Set of tasks.
1: From the article on the Gates Foundation's portable ultrasound technology, copy word for word the passage starting with "Radiation: From dishwasher, microwave" and going on through "of life-threatening conditions.".
2: Using the article on the Gates Foundation's portable ultrasound technology, explain in one to three sentences why the foundation unveiled the devices.

Extract.
Gates Foundation unveils portable ultrasound tech to check mortalities in pregnancies in Africa 

“As the world grapples with persisting healthcare inequities, initiatives like these offer a glimmer of hope, signalling a step forward in the journey toward universal healthcare access and improved maternal and child health outcomes.”

0
Gates Foundation unveils portable ultrasound tech to check mortalities in pregnancies in Africa 
portable ultrasound tech

In a bid to tackle the alarming mortality rates of pregnancy-related complications in remote areas in Africa, the Bill & Melinda Gates Foundation has unveiled ground-breaking, portable ultrasound technology.

Dr Anita Zaidi, President of Gender Equality at the Bill & Melinda Gates Foundation, disclosed this to the News Agency of Nigeria (NAN), on the sideline of the WomenLift Health Global Conference 2024, Dar es Salaam, Tanzania.

Addressing a global audience, Zaidi emphasised the dire need for accessible diagnostic tools in regions where healthcare facilities were scarce.

Radiation: From dishwasher, microwave oven to phone, mankind faces health threat

“Every year, nearly 300,000 women and over four million newborns perish due to pregnancy-related complications,” she stated, underlining the disproportionate impact on low- and middle-income countries.

She said that the innovative ultrasound devices, compact as a water bottle and equipped with artificial intelligence capabilities, aim to revolutionise prenatal care by enabling early detection of life-threatening conditions.

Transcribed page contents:
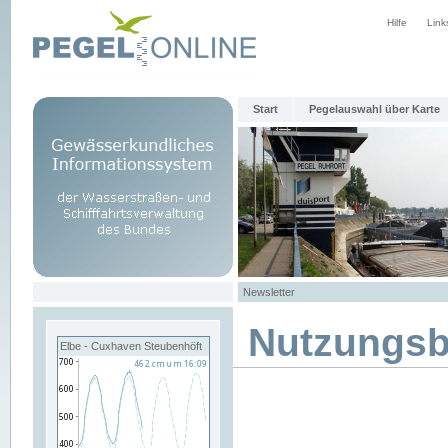
Hilfe
Link
Start
Pegelauswahl über Karte
Newsletter
Nutzungs
Elbe - Cuxhaven Steubenhöft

Answers to each task.
1:
Radiation: From dishwasher, microwave oven to phone, mankind faces health threat

“Every year, nearly 300,000 women and over four million newborns perish due to pregnancy-related complications,” she stated, underlining the disproportionate impact on low- and middle-income countries.

She said that the innovative ultrasound devices, compact as a water bottle and equipped with artificial intelligence capabilities, aim to revolutionise prenatal care by enabling early detection of life-threatening conditions.

2: The foundation unveiled the portable ultrasound technology to tackle the alarming mortality rates of pregnancy-related complications in remote areas of Africa. The devices are meant to improve prenatal care by enabling early detection of life-threatening conditions.